• TRY IT: Output the lines of the records exactly, from the first through the one containing "37: (640, 276, 2.50)". Omit all pictures.

═════ DATASET ═════

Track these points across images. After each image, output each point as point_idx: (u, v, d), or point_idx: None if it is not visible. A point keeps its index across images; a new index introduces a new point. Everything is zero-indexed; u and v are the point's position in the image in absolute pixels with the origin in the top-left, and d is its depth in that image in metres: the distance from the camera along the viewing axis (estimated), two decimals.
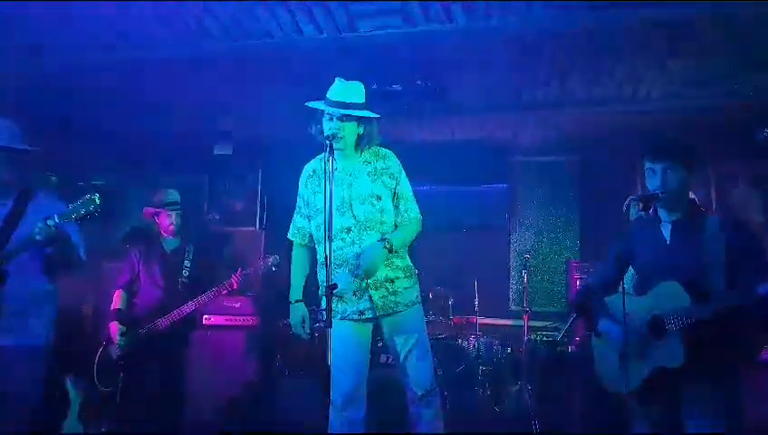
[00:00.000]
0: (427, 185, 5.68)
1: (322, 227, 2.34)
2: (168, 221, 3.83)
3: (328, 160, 2.34)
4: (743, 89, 3.95)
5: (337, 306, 2.58)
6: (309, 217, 2.71)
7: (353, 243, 2.58)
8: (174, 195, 3.89)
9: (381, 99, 3.35)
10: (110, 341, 3.72)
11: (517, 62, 3.61)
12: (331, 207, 2.29)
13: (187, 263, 3.83)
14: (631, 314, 2.28)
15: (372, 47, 3.20)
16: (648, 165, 2.35)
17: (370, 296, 2.55)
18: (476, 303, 4.84)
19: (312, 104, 2.52)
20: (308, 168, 2.73)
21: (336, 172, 2.57)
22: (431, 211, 5.61)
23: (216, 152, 5.84)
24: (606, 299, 2.49)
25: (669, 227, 2.38)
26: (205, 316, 4.89)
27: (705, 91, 4.06)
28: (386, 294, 2.57)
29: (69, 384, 3.69)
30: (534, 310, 4.83)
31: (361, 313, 2.58)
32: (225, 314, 4.96)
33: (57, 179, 5.70)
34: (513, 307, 5.45)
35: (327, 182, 2.25)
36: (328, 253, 2.28)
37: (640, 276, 2.50)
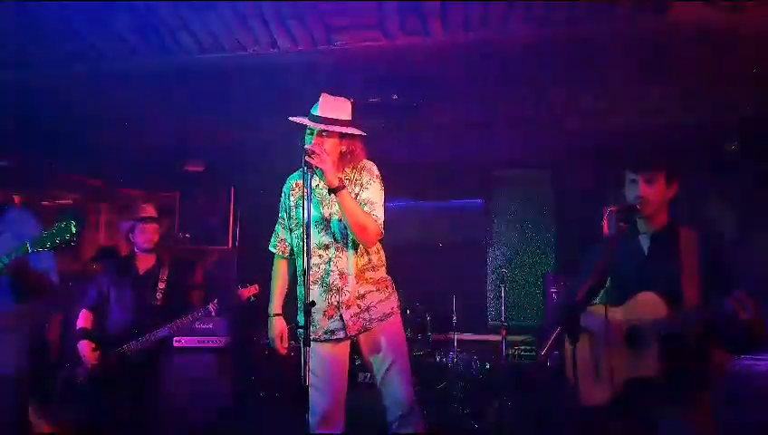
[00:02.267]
0: (404, 201, 5.69)
1: (301, 241, 2.31)
2: (145, 237, 3.62)
3: (307, 176, 2.29)
4: (712, 103, 4.04)
5: (309, 327, 2.46)
6: (291, 230, 2.64)
7: (330, 261, 2.51)
8: (150, 209, 3.72)
9: (358, 112, 3.29)
10: (76, 362, 3.49)
11: (494, 76, 3.62)
12: (309, 223, 2.24)
13: (161, 285, 3.64)
14: (608, 325, 2.25)
15: (349, 61, 3.15)
16: (629, 175, 2.34)
17: (341, 316, 2.47)
18: (454, 319, 4.81)
19: (294, 119, 2.46)
20: (291, 179, 2.67)
21: (317, 188, 2.52)
22: (408, 227, 5.78)
23: (187, 168, 5.67)
24: (583, 312, 2.47)
25: (648, 239, 2.38)
26: (176, 339, 4.73)
27: (677, 106, 4.14)
28: (357, 311, 2.49)
29: (32, 412, 3.45)
30: (512, 324, 4.79)
31: (333, 333, 2.50)
32: (197, 336, 4.80)
33: (20, 198, 5.54)
34: (491, 322, 5.42)
35: (305, 199, 2.21)
36: (306, 269, 2.21)
37: (618, 288, 2.47)
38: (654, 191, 2.28)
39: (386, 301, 2.54)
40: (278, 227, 2.71)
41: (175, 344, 4.75)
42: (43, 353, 4.60)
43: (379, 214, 2.49)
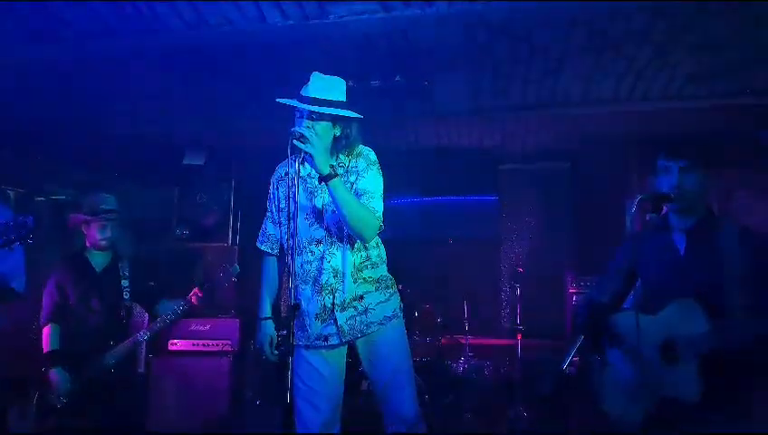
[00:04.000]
0: (410, 197, 5.48)
1: (291, 237, 2.14)
2: (100, 234, 3.21)
3: (294, 163, 2.08)
4: (747, 87, 3.68)
5: (299, 332, 2.31)
6: (280, 224, 2.43)
7: (323, 257, 2.27)
8: (110, 201, 3.28)
9: (358, 98, 3.01)
10: (46, 389, 3.08)
11: (505, 56, 3.32)
12: (296, 215, 2.07)
13: (124, 282, 3.28)
14: (641, 336, 1.97)
15: (345, 37, 2.86)
16: (662, 163, 2.11)
17: (335, 319, 2.25)
18: (466, 321, 4.58)
19: (283, 101, 2.23)
20: (280, 168, 2.46)
21: (308, 177, 2.30)
22: (415, 223, 5.63)
23: (185, 162, 5.42)
24: (611, 318, 2.19)
25: (683, 236, 2.10)
26: (170, 341, 4.51)
27: (706, 89, 3.79)
28: (354, 314, 2.26)
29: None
30: (528, 328, 4.52)
31: (325, 338, 2.28)
32: (192, 339, 4.55)
33: (14, 194, 5.38)
34: (505, 325, 5.19)
35: (292, 188, 2.08)
36: (291, 267, 2.02)
37: (649, 292, 2.22)
38: (691, 181, 2.04)
39: (386, 302, 2.32)
40: (266, 222, 2.50)
41: (170, 348, 4.54)
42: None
43: (377, 205, 2.26)
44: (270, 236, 2.48)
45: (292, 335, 1.96)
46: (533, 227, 5.36)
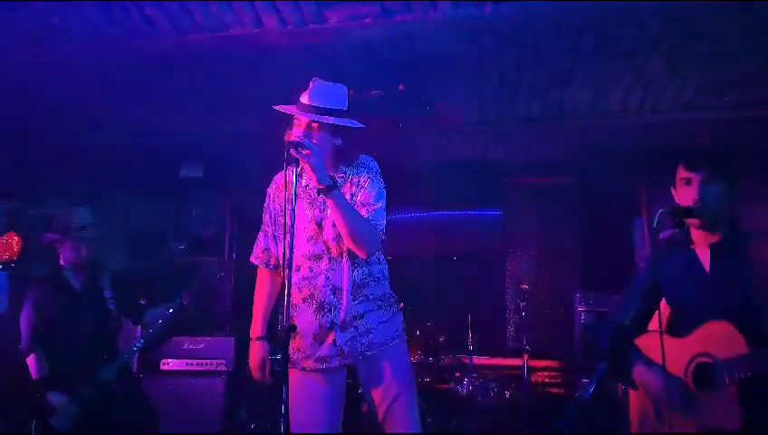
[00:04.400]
0: (411, 211, 5.37)
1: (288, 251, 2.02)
2: (75, 254, 2.95)
3: (291, 174, 1.98)
4: (759, 98, 3.56)
5: (296, 353, 2.18)
6: (276, 238, 2.31)
7: (321, 273, 2.14)
8: (85, 215, 3.02)
9: (359, 107, 2.88)
10: (45, 415, 2.87)
11: (512, 63, 3.20)
12: (293, 228, 1.92)
13: (107, 293, 3.08)
14: (671, 360, 1.83)
15: (345, 43, 2.74)
16: (683, 174, 1.97)
17: (334, 340, 2.11)
18: (470, 340, 4.38)
19: (281, 108, 2.12)
20: (278, 178, 2.33)
21: (306, 188, 2.19)
22: (416, 239, 5.49)
23: (182, 174, 5.32)
24: (636, 341, 2.05)
25: (708, 252, 1.96)
26: (163, 360, 4.32)
27: (717, 100, 3.67)
28: (354, 335, 2.13)
29: None
30: (535, 348, 4.36)
31: (324, 361, 2.14)
32: (185, 358, 4.35)
33: (7, 207, 5.27)
34: (510, 345, 5.00)
35: (290, 200, 1.96)
36: (287, 284, 1.86)
37: (676, 312, 2.06)
38: (714, 193, 1.91)
39: (389, 322, 2.19)
40: (261, 236, 2.37)
41: (162, 367, 4.36)
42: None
43: (379, 218, 2.13)
44: (265, 250, 2.36)
45: (287, 361, 1.83)
46: (539, 243, 5.19)
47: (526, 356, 4.20)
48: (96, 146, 4.69)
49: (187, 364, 4.32)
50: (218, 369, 4.27)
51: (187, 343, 4.31)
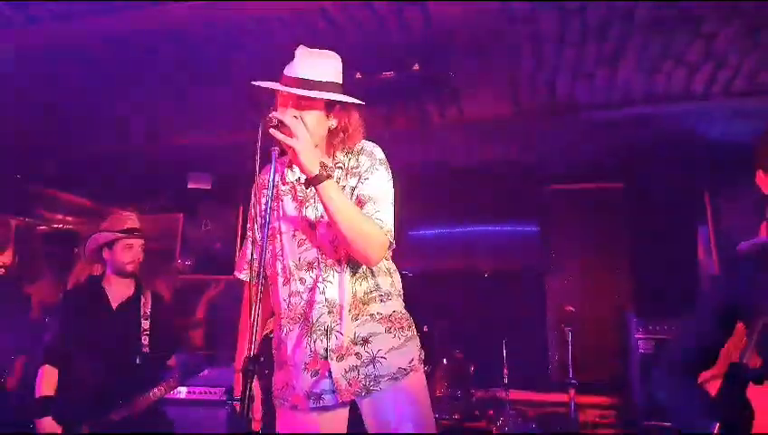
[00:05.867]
0: (437, 225, 5.07)
1: (280, 260, 1.80)
2: (126, 255, 2.81)
3: (274, 168, 1.62)
4: None
5: (284, 388, 1.83)
6: (262, 246, 1.88)
7: (315, 287, 1.77)
8: (135, 219, 2.94)
9: (367, 94, 2.43)
10: None
11: (551, 36, 2.70)
12: (279, 232, 1.74)
13: (144, 323, 2.82)
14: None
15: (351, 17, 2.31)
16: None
17: (330, 371, 1.75)
18: (505, 371, 3.99)
19: (260, 84, 1.77)
20: (263, 173, 1.96)
21: (298, 183, 1.84)
22: (443, 255, 5.19)
23: (190, 186, 5.06)
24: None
25: None
26: None
27: None
28: (355, 364, 1.75)
29: None
30: (583, 381, 3.90)
31: (318, 397, 1.78)
32: (186, 386, 3.93)
33: (15, 223, 5.13)
34: (554, 377, 4.62)
35: (275, 197, 1.76)
36: (256, 299, 1.51)
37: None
38: None
39: (402, 349, 1.81)
40: (246, 244, 2.00)
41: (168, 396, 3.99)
42: None
43: (386, 216, 1.76)
44: (251, 261, 1.96)
45: (248, 406, 1.44)
46: (584, 259, 4.80)
47: (573, 391, 3.78)
48: (101, 156, 4.50)
49: (188, 392, 3.97)
50: (221, 398, 3.93)
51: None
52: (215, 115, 3.77)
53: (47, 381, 2.70)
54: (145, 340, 2.81)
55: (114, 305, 2.83)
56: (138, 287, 2.89)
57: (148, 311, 2.87)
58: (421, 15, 2.50)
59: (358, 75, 2.77)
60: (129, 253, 2.82)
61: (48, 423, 2.59)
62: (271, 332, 2.01)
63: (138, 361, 2.76)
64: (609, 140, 4.02)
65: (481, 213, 4.90)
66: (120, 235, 2.81)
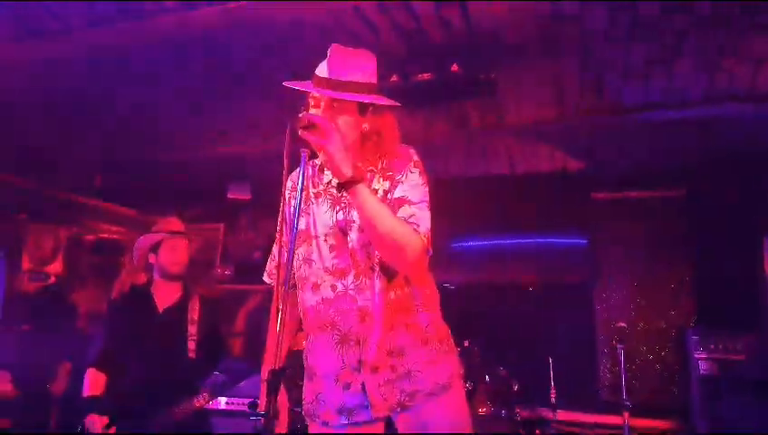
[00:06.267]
0: (479, 235, 4.87)
1: (310, 266, 1.72)
2: (175, 256, 2.81)
3: (304, 167, 1.57)
4: None
5: (314, 402, 1.74)
6: (293, 251, 1.82)
7: (346, 294, 1.68)
8: (177, 223, 2.97)
9: (404, 98, 2.32)
10: None
11: (599, 32, 2.51)
12: (293, 237, 1.54)
13: (191, 328, 2.79)
14: None
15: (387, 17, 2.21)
16: None
17: (363, 385, 1.65)
18: (552, 390, 3.76)
19: (291, 84, 1.72)
20: (294, 176, 1.92)
21: (329, 186, 1.78)
22: (485, 267, 4.99)
23: (230, 195, 5.09)
24: None
25: None
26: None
27: None
28: (390, 378, 1.66)
29: None
30: (638, 403, 3.65)
31: (349, 413, 1.69)
32: (222, 395, 3.82)
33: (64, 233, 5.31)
34: (605, 397, 4.30)
35: (296, 201, 1.61)
36: (281, 306, 1.52)
37: None
38: None
39: (439, 363, 1.72)
40: (275, 249, 1.93)
41: (196, 404, 3.94)
42: (41, 412, 3.93)
43: (422, 220, 1.67)
44: (279, 266, 1.91)
45: (271, 421, 1.41)
46: (639, 271, 4.47)
47: (627, 414, 3.46)
48: (146, 167, 4.55)
49: (227, 403, 3.88)
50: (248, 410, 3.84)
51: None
52: (255, 124, 3.75)
53: (93, 382, 2.72)
54: (191, 345, 2.75)
55: (160, 309, 2.80)
56: (185, 292, 2.86)
57: (196, 316, 2.81)
58: (460, 15, 2.39)
59: (394, 78, 2.67)
60: (174, 253, 2.81)
61: (97, 419, 2.59)
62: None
63: (182, 365, 2.70)
64: (664, 144, 3.76)
65: (525, 223, 4.66)
66: (165, 235, 2.82)
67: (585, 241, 4.65)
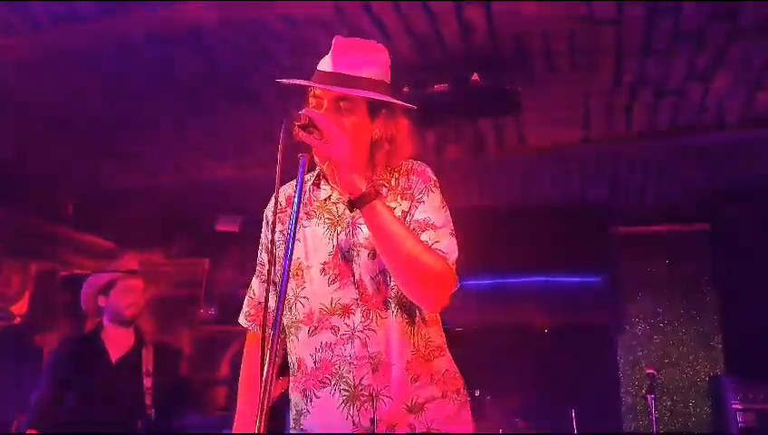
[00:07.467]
0: (489, 277, 4.57)
1: (304, 303, 1.41)
2: (130, 299, 2.55)
3: (302, 180, 1.24)
4: None
5: None
6: (275, 284, 1.49)
7: (356, 338, 1.37)
8: (133, 262, 2.77)
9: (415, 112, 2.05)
10: None
11: (622, 45, 2.27)
12: (288, 265, 1.20)
13: (147, 381, 2.49)
14: None
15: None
16: None
17: None
18: None
19: (288, 81, 1.42)
20: (283, 191, 1.59)
21: (326, 203, 1.48)
22: (495, 308, 4.71)
23: (218, 229, 4.79)
24: None
25: None
26: None
27: None
28: None
29: None
30: None
31: None
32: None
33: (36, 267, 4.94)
34: None
35: (295, 220, 1.24)
36: (262, 355, 1.13)
37: None
38: None
39: (458, 416, 1.47)
40: (254, 282, 1.61)
41: None
42: None
43: (450, 249, 1.40)
44: (259, 304, 1.57)
45: None
46: (663, 314, 4.24)
47: None
48: (128, 195, 4.27)
49: None
50: None
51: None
52: (244, 146, 3.48)
53: None
54: (148, 400, 2.43)
55: (114, 360, 2.51)
56: (138, 339, 2.59)
57: (151, 367, 2.53)
58: (483, 16, 2.14)
59: (405, 89, 2.39)
60: (129, 295, 2.56)
61: None
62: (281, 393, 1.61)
63: (140, 426, 2.38)
64: (695, 171, 3.55)
65: (541, 260, 4.39)
66: (118, 274, 2.58)
67: (605, 279, 4.38)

═════

• ANSWER BOX:
Track these points across images. After each image, output each point as point_idx: (u, v, d), or point_idx: None if it is not visible. A point keeps its index across images; a new index introduces a new point. Everything is zero-indexed; u and v are the point's position in the image in absolute pixels with the origin in the top-left, and d is its depth in that image in metres: the distance from the camera along the viewing axis (estimated), two decimals.
[00:00.000]
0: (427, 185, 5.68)
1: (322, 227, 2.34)
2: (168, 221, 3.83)
3: (328, 160, 2.34)
4: (743, 89, 3.95)
5: (337, 306, 2.58)
6: (309, 217, 2.71)
7: (353, 243, 2.58)
8: (174, 195, 3.89)
9: (381, 99, 3.35)
10: (110, 341, 3.72)
11: (517, 62, 3.61)
12: (331, 207, 2.29)
13: (187, 263, 3.83)
14: (631, 314, 2.28)
15: (372, 47, 3.20)
16: (648, 165, 2.35)
17: (370, 296, 2.55)
18: (476, 303, 4.84)
19: (312, 104, 2.52)
20: (308, 168, 2.73)
21: (336, 172, 2.57)
22: (431, 211, 5.61)
23: (216, 152, 5.84)
24: (606, 299, 2.49)
25: (669, 227, 2.38)
26: (205, 316, 4.89)
27: (705, 91, 4.06)
28: (386, 294, 2.57)
29: (69, 384, 3.69)
30: (534, 310, 4.83)
31: (361, 313, 2.58)
32: (225, 314, 4.96)
33: (57, 179, 5.70)
34: (513, 307, 5.45)
35: (327, 182, 2.25)
36: (328, 253, 2.28)
37: (640, 276, 2.50)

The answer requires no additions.